PROBLEM TO SOLVE
Present the stretch from the start of the records through the line containing "enough to trust it...and each other.", both ends included, as a Markdown table with the columns Row and Line. Each row should give the line's number and its text, and blank lines should be omitted.

[Records taken from a dataset]
* * *
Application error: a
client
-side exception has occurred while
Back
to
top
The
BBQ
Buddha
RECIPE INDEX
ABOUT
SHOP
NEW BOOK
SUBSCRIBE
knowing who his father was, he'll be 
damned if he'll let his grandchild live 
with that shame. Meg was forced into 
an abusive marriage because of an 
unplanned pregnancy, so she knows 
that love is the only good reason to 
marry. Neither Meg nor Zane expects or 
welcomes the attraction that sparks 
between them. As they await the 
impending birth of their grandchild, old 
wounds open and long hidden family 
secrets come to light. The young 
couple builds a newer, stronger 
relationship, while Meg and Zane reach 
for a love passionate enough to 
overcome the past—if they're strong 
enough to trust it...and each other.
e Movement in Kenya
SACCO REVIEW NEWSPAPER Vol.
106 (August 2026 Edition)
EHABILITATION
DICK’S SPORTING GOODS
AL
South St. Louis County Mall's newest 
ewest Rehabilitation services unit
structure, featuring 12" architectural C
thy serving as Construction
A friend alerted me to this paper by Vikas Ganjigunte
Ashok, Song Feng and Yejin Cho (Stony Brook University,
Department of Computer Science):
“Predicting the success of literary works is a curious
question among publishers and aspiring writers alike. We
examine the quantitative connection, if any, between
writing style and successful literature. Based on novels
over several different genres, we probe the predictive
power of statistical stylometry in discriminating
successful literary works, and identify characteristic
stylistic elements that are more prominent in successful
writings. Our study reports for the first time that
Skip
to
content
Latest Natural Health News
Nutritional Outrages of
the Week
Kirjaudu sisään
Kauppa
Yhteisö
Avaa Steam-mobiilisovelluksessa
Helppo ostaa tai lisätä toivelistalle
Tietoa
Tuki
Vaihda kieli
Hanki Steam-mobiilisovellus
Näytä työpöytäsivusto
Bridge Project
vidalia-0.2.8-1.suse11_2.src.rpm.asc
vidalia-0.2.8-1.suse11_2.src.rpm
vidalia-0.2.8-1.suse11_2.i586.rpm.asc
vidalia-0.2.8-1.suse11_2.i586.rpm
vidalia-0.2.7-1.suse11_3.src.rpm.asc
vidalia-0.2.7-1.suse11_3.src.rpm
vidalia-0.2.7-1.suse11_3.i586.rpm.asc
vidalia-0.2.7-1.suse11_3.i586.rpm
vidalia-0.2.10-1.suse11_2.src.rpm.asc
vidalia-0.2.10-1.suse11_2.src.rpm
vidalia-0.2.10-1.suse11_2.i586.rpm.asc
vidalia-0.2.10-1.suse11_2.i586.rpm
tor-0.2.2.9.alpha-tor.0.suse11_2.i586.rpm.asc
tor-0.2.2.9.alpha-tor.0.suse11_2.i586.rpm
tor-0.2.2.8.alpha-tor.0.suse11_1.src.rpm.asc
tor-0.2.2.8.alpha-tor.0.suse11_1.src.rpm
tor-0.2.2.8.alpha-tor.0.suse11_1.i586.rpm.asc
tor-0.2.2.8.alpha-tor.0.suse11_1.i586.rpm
* * *
OUTPUT OF THE TASK
| Row | Line |
|---|---|
| 1 | Application error: a |
| 2 | client |
| 3 | -side exception has occurred while |
| 4 | Back |
| 5 | to |
| 6 | top |
| 7 | The |
| 8 | BBQ |
| 9 | Buddha |
| 10 | RECIPE INDEX |
| 11 | ABOUT |
| 12 | SHOP |
| 13 | NEW BOOK |
| 14 | SUBSCRIBE |
| 15 | knowing who his father was, he'll be  |
| 16 | damned if he'll let his grandchild live  |
| 17 | with that shame. Meg was forced into  |
| 18 | an abusive marriage because of an  |
| 19 | unplanned pregnancy, so she knows  |
| 20 | that love is the only good reason to  |
| 21 | marry. Neither Meg nor Zane expects or  |
| 22 | welcomes the attraction that sparks  |
| 23 | between them. As they await the  |
| 24 | impending birth of their grandchild, old  |
| 25 | wounds open and long hidden family  |
| 26 | secrets come to light. The young  |
| 27 | couple builds a newer, stronger  |
| 28 | relationship, while Meg and Zane reach  |
| 29 | for a love passionate enough to  |
| 30 | overcome the past—if they're strong  |
| 31 | enough to trust it...and each other. |